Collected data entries
:::::

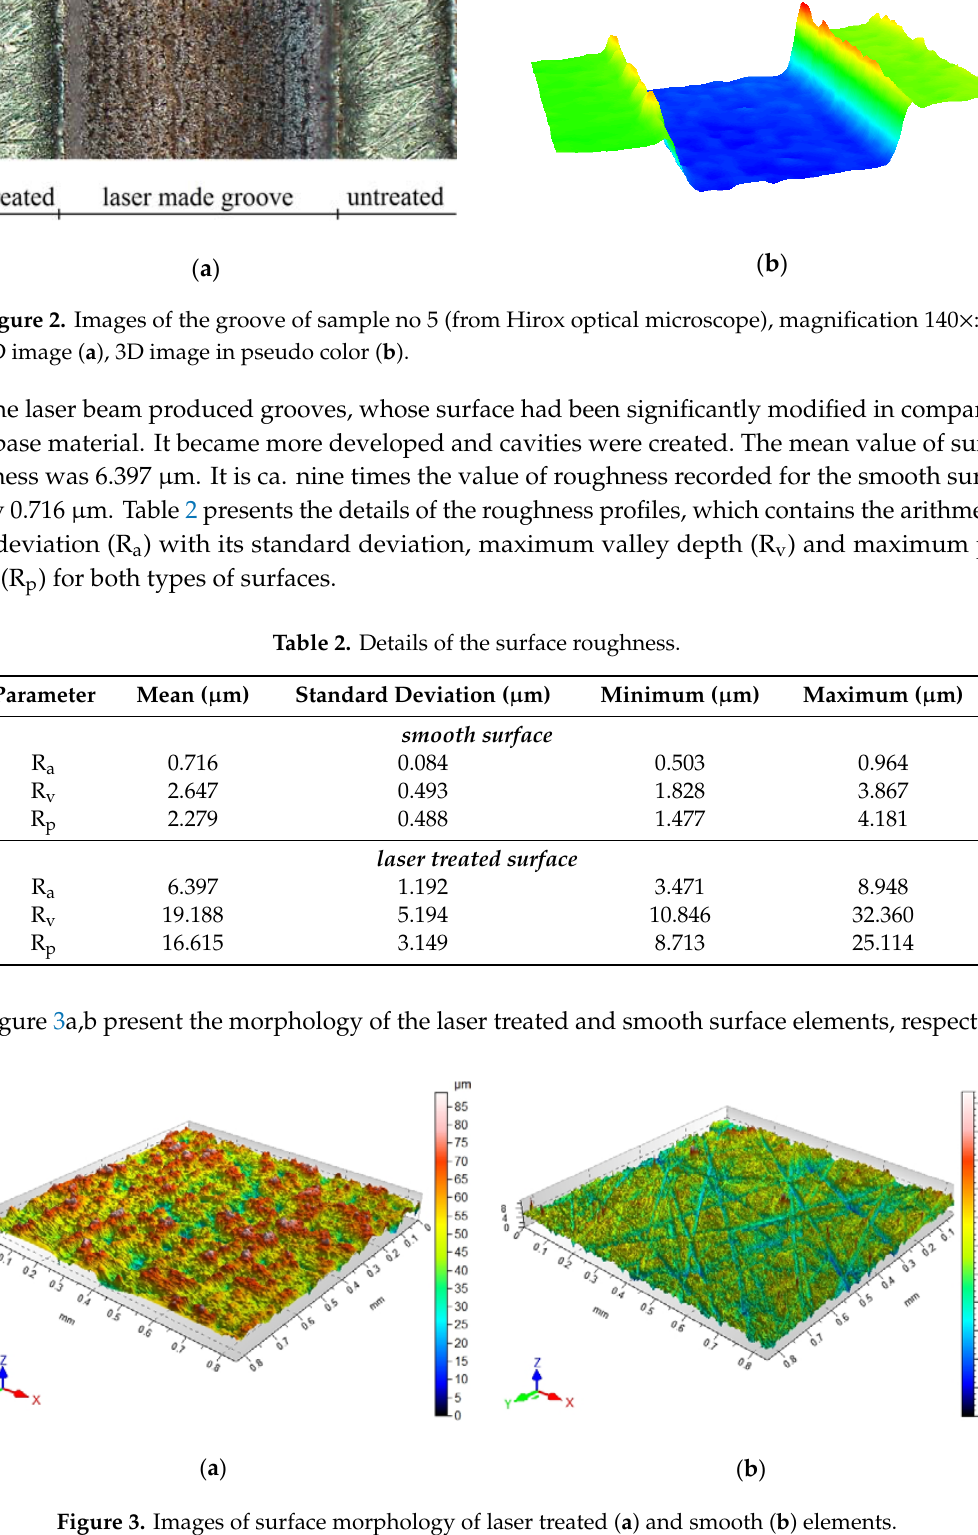
Figure 1. Laser treated sample. Schematic ( a ), picture of sample no 1 ( b ).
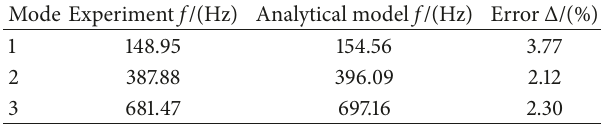
Figure 10: RV reducer dynamic testing setup.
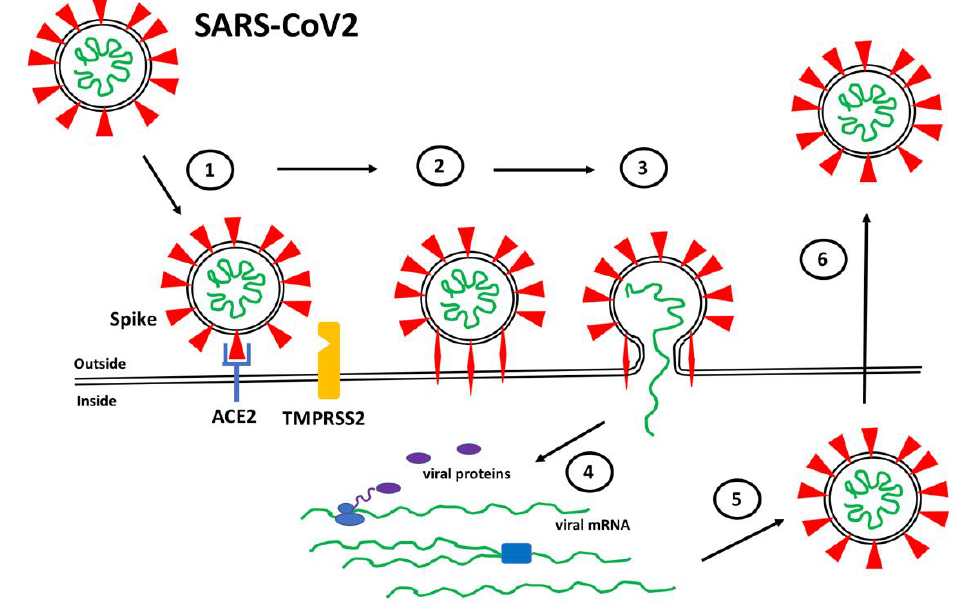
Figure 1. SARS-CoV2 Infection. (1) Spike proteins (red) on the SARS-CoV2 surface bind to ACE2 (blue) on the surface of target host cells. (2) Spike-ACE2 interactions position Spike for proteolytic processing on the cell surface by TMPRSS2 (orange) (or by cathepsin in endosomes after internaliza- tion). Cleavage of Spike releases a structural constraint that allows Spike to convert to its “fusion” structure that penetrates the host cell membrane. (3) “Fusion” Spike facilitates fusion between the viral and host membranes, allowing entry of viral RNA. (4) Viral RNA is translated and replicated within the host cell. (5) New virus particles are packaged in the host cell where furin cleaves Spike so as to prime it for later conversion to the “fusion” structure. (6) New SARS-CoV2 particles are released (or transferred to adjacent fused cells) to propagate further host cell infection.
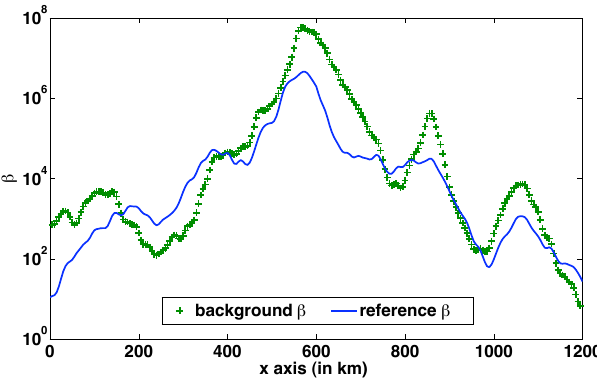
Fig. 3. Basal sliding parameter β(x) as a function of the ice sheet extent x , for the reference state (solid blue) and the background (green crosses), in log scale.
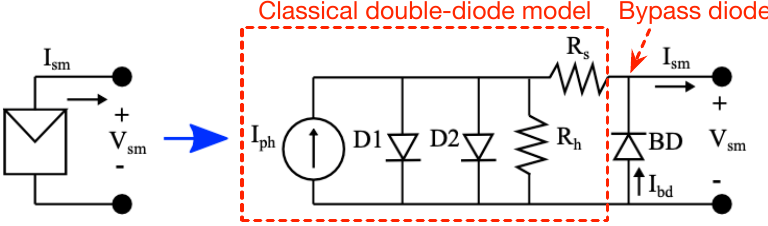
Figure 2. Equivalent circuit of the double-diode model used to represent each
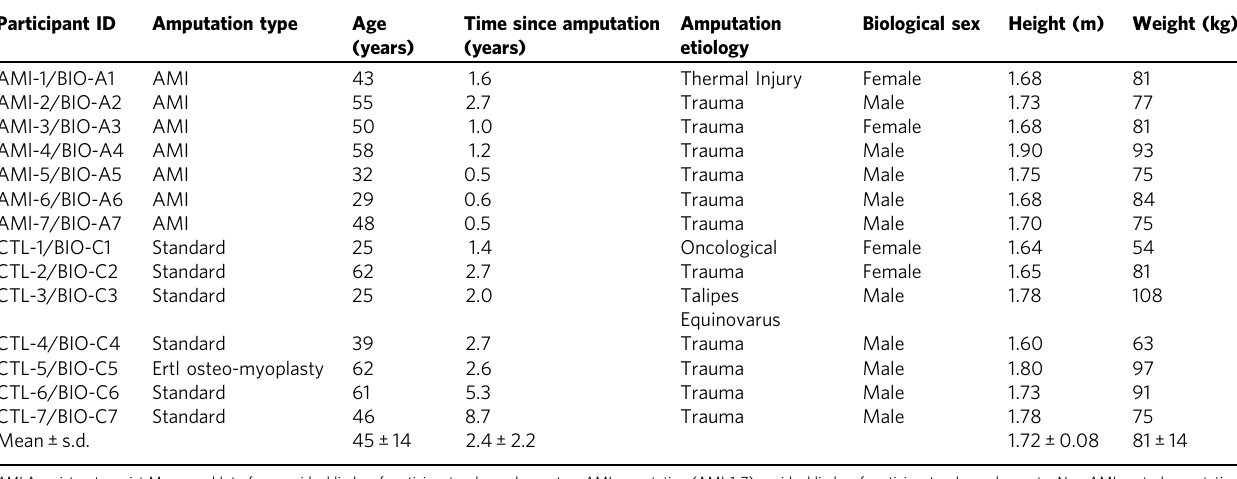
Table 1 Study population.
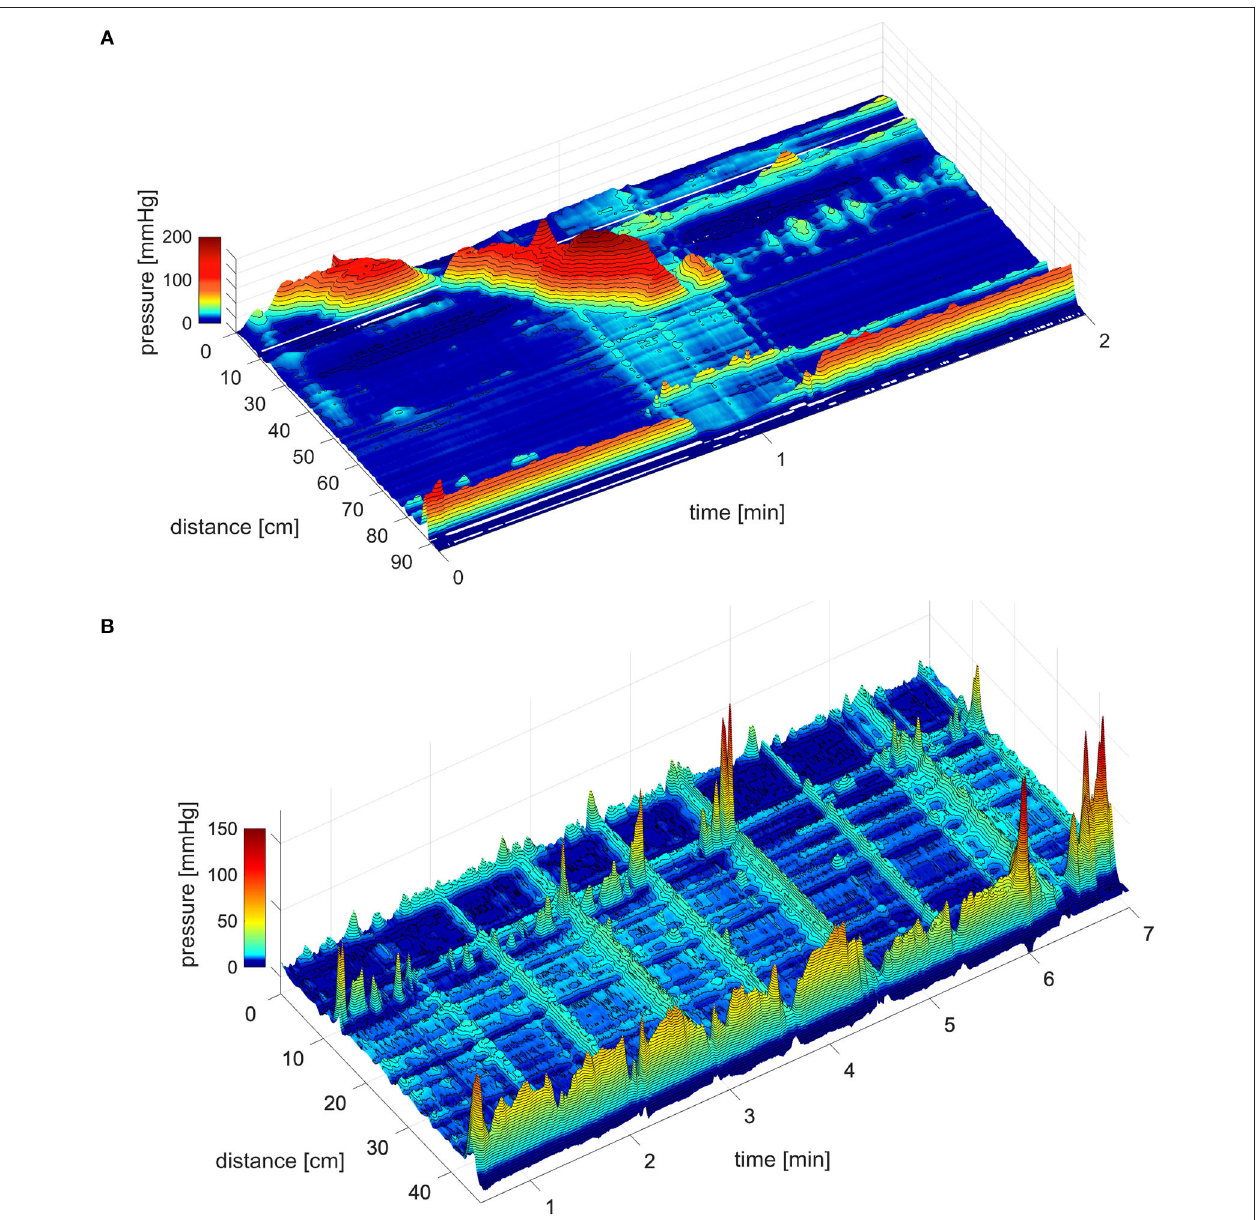
FIGURE 1 | The coloanal reflex. (A) The coloanal reflex associated with an HAPW followed by a simultaneous pressure wave that enters the rectum followed by complete relaxation of the anal sphincters. 0cm is in the proximal colon, the anal sphincter is at 85cm. The white line represents a 10cm section where a balloon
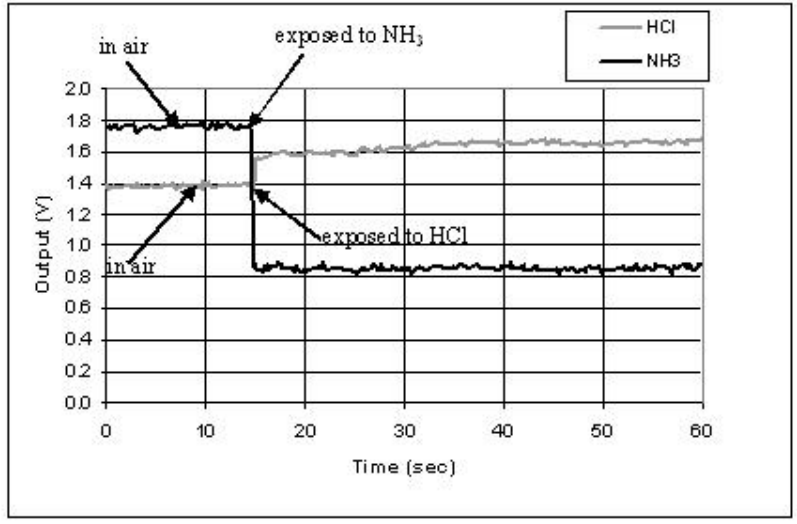
Figure 12. Sensor response to chemical vapors of HCl and NH polyaniline by in-situ deposition. The deposition time was 30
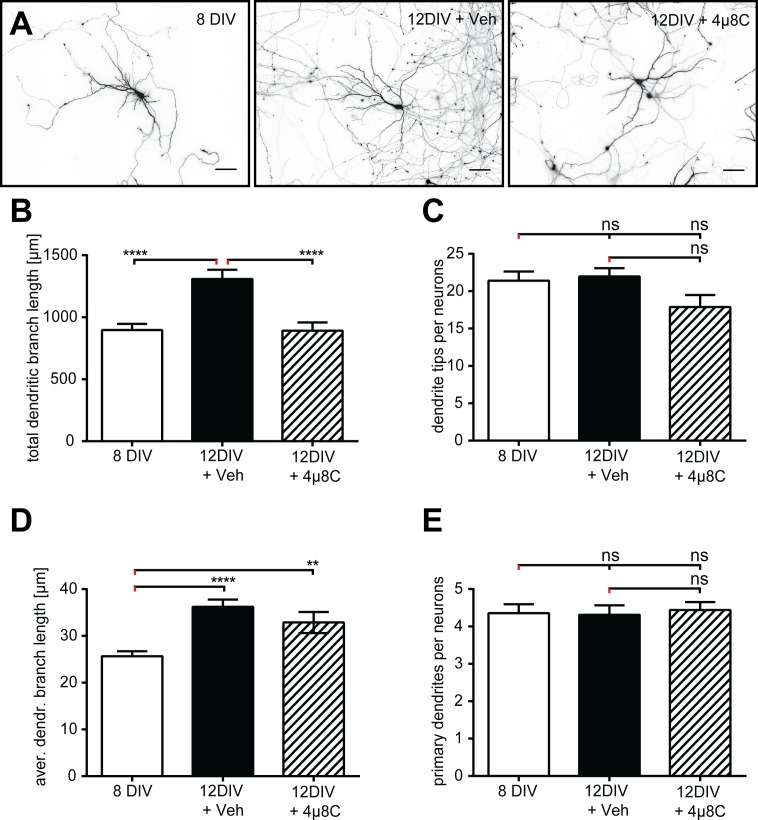
IRE-1 is required for dendrite growth in dissociated hippocampal neurons.A. Images of dissociated hippocampal neurons at indicated days in vitro (DIV) and either DMSO-vehicle control treated (Veh) or treated with an inhibitor of IRE-1 (4μ8C). Scale bars indicate 50 μm. B. Total dendritic branch length increases from 8 to 12 DIV in control neurons and this increase is blocked in 4μ8C-treated cultures. C. Dendrite tip number did not increase with development, however 4μ8C-treated cultures exhibited a non-significant trend towards reduced tip number reflecting decreased dendrite complexity. D. Average dendritic branch length increased from 8 to 12 DIV, and this was not affected by 4μ8C treatment. E. Primary dendrite number was stable from 8 to 12 DIV and was not affected by 4μ8C treatment. 8 DIV, 42 neurons; 12 DIV + Veh, 42 neurons; 12 DIV + 4μ8C, 41 neurons. All data are from three independent experiments. **p < .01; ***p < .001; ****p < .0001; ns, not significant (p > 0.05).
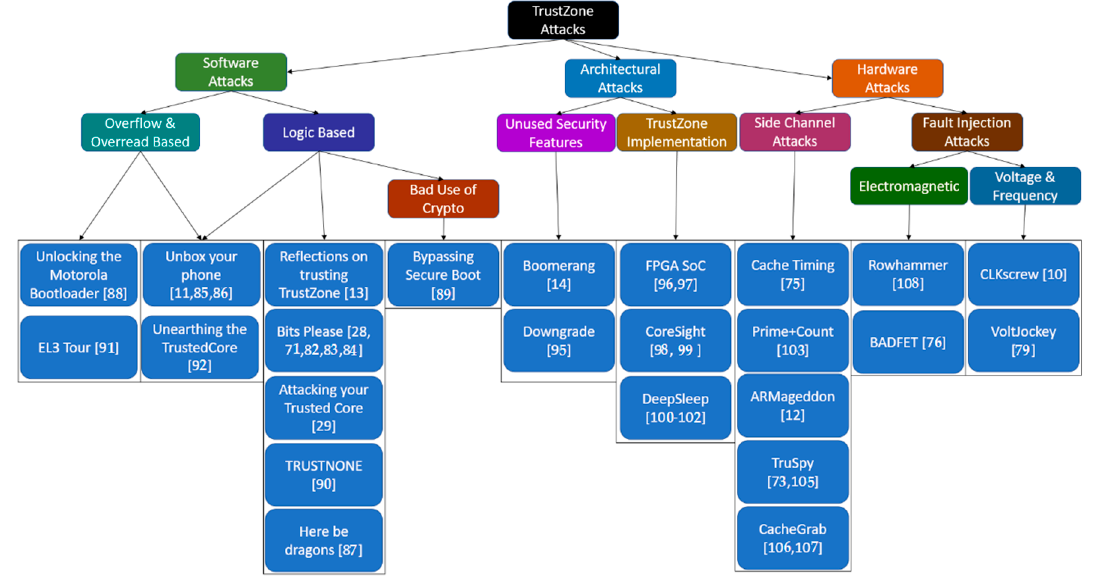
Figure 5. TrustZone Attack Taxonomy.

:::::

● **TASK BRIEF**:
Transcribe every line of the data exactly. No pictures go in the copy.

● **OUTPUT FOR THIS TASK**:
Figure 1. Laser treated sample. Schematic ( a ), picture of sample no 1 ( b ).
Figure 10: RV reducer dynamic testing setup.
Figure 1. SARS-CoV2 Infection. (1) Spike proteins (red) on the SARS-CoV2 surface bind to ACE2 (blue) on the surface of target host cells. (2) Spike-ACE2 interactions position Spike for proteolytic processing on the cell surface by TMPRSS2 (orange) (or by cathepsin in endosomes after internaliza- tion). Cleavage of Spike releases a structural constraint that allows Spike to convert to its “fusion” structure that penetrates the host cell membrane. (3) “Fusion” Spike facilitates fusion between the viral and host membranes, allowing entry of viral RNA. (4) Viral RNA is translated and replicated within the host cell. (5) New virus particles are packaged in the host cell where furin cleaves Spike so as to prime it for later conversion to the “fusion” structure. (6) New SARS-CoV2 particles are released (or transferred to adjacent fused cells) to propagate further host cell infection.
Fig. 3. Basal sliding parameter β(x) as a function of the ice sheet extent x , for the reference state (solid blue) and the background (green crosses), in log scale.
Figure 2. Equivalent circuit of the double-diode model used to represent each
Table 1 Study population.
FIGURE 1 | The coloanal reflex. (A) The coloanal reflex associated with an HAPW followed by a simultaneous pressure wave that enters the rectum followed by complete relaxation of the anal sphincters. 0cm is in the proximal colon, the anal sphincter is at 85cm. The white line represents a 10cm section where a balloon
Figure 12. Sensor response to chemical vapors of HCl and NH polyaniline by in-situ deposition. The deposition time was 30
IRE-1 is required for dendrite growth in dissociated hippocampal neurons.A. Images of dissociated hippocampal neurons at indicated days in vitro (DIV) and either DMSO-vehicle control treated (Veh) or treated with an inhibitor of IRE-1 (4μ8C). Scale bars indicate 50 μm. B. Total dendritic branch length increases from 8 to 12 DIV in control neurons and this increase is blocked in 4μ8C-treated cultures. C. Dendrite tip number did not increase with development, however 4μ8C-treated cultures exhibited a non-significant trend towards reduced tip number reflecting decreased dendrite complexity. D. Average dendritic branch length increased from 8 to 12 DIV, and this was not affected by 4μ8C treatment. E. Primary dendrite number was stable from 8 to 12 DIV and was not affected by 4μ8C treatment. 8 DIV, 42 neurons; 12 DIV + Veh, 42 neurons; 12 DIV + 4μ8C, 41 neurons. All data are from three independent experiments. **p < .01; ***p < .001; ****p < .0001; ns, not significant (p > 0.05).
Figure 5. TrustZone Attack Taxonomy.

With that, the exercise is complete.